SOURCE PASSAGE

## Begin

|
|
Pastor G. Michael Rose
April
2000 “He
is risen! He is risen indeed!” Dear
Redeemer Family: An informal survey of preachers shows that the
sermon for Easter Day is widely regarded as the year’s most difficult to
prepare. Why is that? In part, no doubt, it has to do with the awareness that
for a number in the congregation, it will be one of the two times they’ll hear
the gospel message all year. That awareness puts a great deal of weight on a few
minutes of communication. But more likely it comes from the sense that the
message of Easter is simply more than we know how to say. An old story reports that an actor once commented
to a preacher that the difference between them was that actors speak of things
that are not real as if they were, and preachers speak of things that are real
as if they were not. That is probably an unfair assessment, but it does point to
the difficulty not only of preaching, but of speaking our faith in general,
perhaps especially at Easter. The message of the resurrection, however firmly we
may believe it, however real it may be to us, is extremely hard to communicate.
It’s a lesson preachers learn early in their preaching careers. It’s easy to
find illustrations of sin and images of sorrow. It’s even fairly simple to
paint pictures of repentance and forgiveness. But resurrection and new life —
those don’t come so easily. The problem, of course, is that resurrection is
quite simply outside of our human experience. It is impossible, illogical, and
thus, virtually inexpressible. How then do we speak of it? What images can
convey resurrection in a way that does justice to its reality? The scriptural accounts of the events of Easter
never try to explain anything. They simply state what happened, “that he was
buried, and that he was raised on the third day in accordance with the
scriptures” (1 Cor. 15:4). They offer no explanation, no apologetic use of
experience. It is simply fact. And this is the foundation on which the faith of
the apostles was built: on fact. This fact, however, is of a remarkable sort. The
risen Jesus appears within history, on ordinary days, in ordinary rooms where
the disciples gathered to eat and to talk. Into this setting comes one who is
human but is not limited by normal conditions of time and space. He eats fish
for breakfast, but also enters rooms where doors are locked. He is just as
always, but also completely different. Can we speak of that which is and make it real?

## End

BRIEF 1
Answer these from the Easter letter:
(a) What does the informal survey of preachers find is the year's most difficult sermon to prepare?
(b) Which scripture reference is cited for the words "that he was raised on the third day"?
(c) What does the risen Jesus eat for breakfast?
The listing below is unrelated to the Easter letter.

INPUT DATA
## Begin

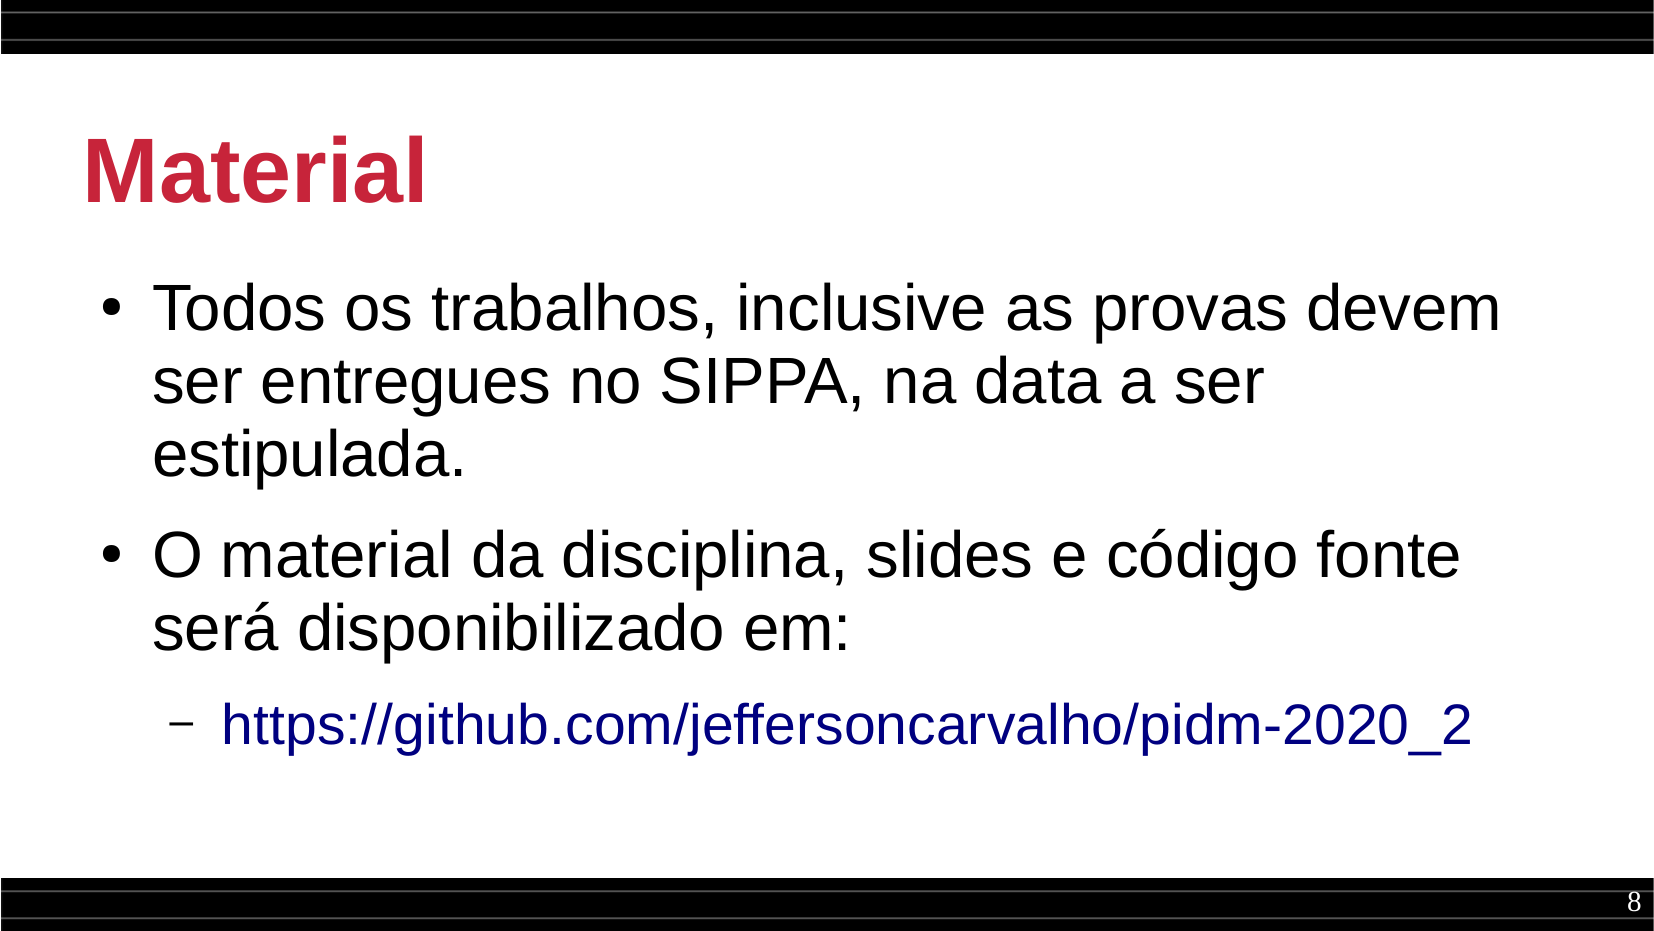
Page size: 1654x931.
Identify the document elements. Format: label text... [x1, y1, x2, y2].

list Todos os trabalhos, inclusive as provas devem ser entregues no SIPPA, na data a ser estipulada. O material da disciplina, slides e código fonte será disponibilizado em: https://github.com/jeffersoncarvalho/pidm-2020_2 [82, 271, 1571, 758]
picture [1, 878, 1654, 931]
picture [1, 0, 1654, 54]
title Material [82, 92, 1571, 249]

## End

BRIEF 2
Put the listing, from its start through the line containing "Identify the document", into a Markdown table with the columns No. and Line, one numbered row per line. Skip blank lines and leave out the pictures.

WORKED SOLUTION 1
(a) The sermon for Easter Day.
(b) 1 Cor. 15:4.
(c) Fish.

WORKED SOLUTION 2
| No. | Line |
|---|---|
| 1 | Page size: 1654x931. |
| 2 | Identify the document elements. Format: label text... [x1, y1, x2, y2]. |